Un fait aussi rare que préoccupant a été signalé ce mercredi matin à Isiro, chef-lieu de la province du Haut-Uele. Un nourrisson de sexe féminin, âgé de moins d’une semaine, a été retrouvé abandonné sur les escaliers menant à la sacristie de la Paroisse Notre-Dame du Saint Rosaire, juste après la messe matinale de 6 heures.

Selon plusieurs témoignages recueillis sur place, c’est à la sortie de la célébration eucharistique que des fidèles ont découvert le bébé, vivant, mais laissé seul, sans aucune indication permettant d’identifier ses parents ou les circonstances exactes de son abandon.

La scène a suscité une vive émotion au sein de la communauté chrétienne, surprise par cet acte aussi bouleversant qu’inattendu dans un lieu de prière et de recueillement.

Alertée immédiatement, la religieuse sœur Huguette Danakpali est intervenue sans tarder pour porter assistance au nourrisson. Elle a pris l’enfant en charge avant de le présenter à la mère supérieure de la communauté religieuse, en attendant l’intervention des services compétents chargés de la protection de l’enfance.
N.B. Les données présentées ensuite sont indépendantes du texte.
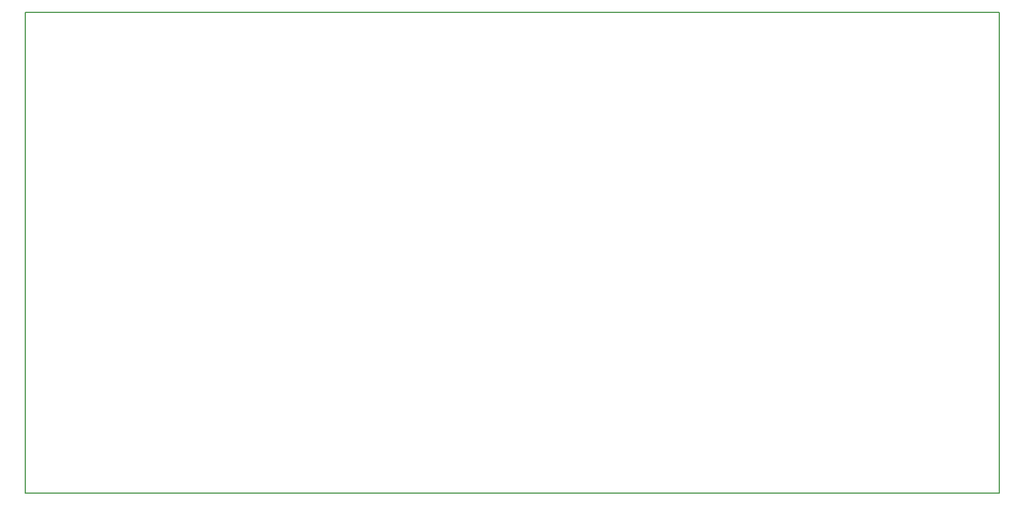
<source format=gm1>
G04 MADE WITH FRITZING*
G04 WWW.FRITZING.ORG*
G04 DOUBLE SIDED*
G04 HOLES PLATED*
G04 CONTOUR ON CENTER OF CONTOUR VECTOR*
%ASAXBY*%
%FSLAX23Y23*%
%MOIN*%
%OFA0B0*%
%SFA1.0B1.0*%
%ADD10R,5.788000X2.865360*%
%ADD11C,0.008000*%
%ADD10C,0.008*%
%LNCONTOUR*%
G90*
G70*
G54D10*
G54D11*
X4Y2861D02*
X5784Y2861D01*
X5784Y4D01*
X4Y4D01*
X4Y2861D01*
D02*
G04 End of contour*
M02*
</source>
À ce stade, aucune information officielle n’a encore été communiquée sur l’identité de la mère ou des proches du bébé, ni sur les raisons ayant conduit à cet abandon. Les autorités locales pourraient être saisies dans les prochaines heures afin d’ouvrir une enquête et de garantir une prise en charge appropriée de l’enfant.

Cet incident remet sur la table la problématique sensible de la protection des enfants abandonnés ainsi que les difficultés sociales auxquelles font face certaines mères en situation de grande précarité. Entre détresse économique, isolement social et absence d’accompagnement, plusieurs femmes se retrouvent parfois dans des situations extrêmes les poussant à des décisions dramatiques.

Dans la ville d’Isiro, cette découverte interpelle autant les autorités que les structures sociales, religieuses et humanitaires sur la nécessité de renforcer les mécanismes d’assistance aux femmes vulnérables et de protection des nouveau-nés.

En attendant que toute la lumière soit faite sur cette affaire, le nourrisson bénéficie déjà de l’attention et de la solidarité de la communauté religieuse, qui espère désormais qu’une solution durable pourra être trouvée pour garantir son avenir.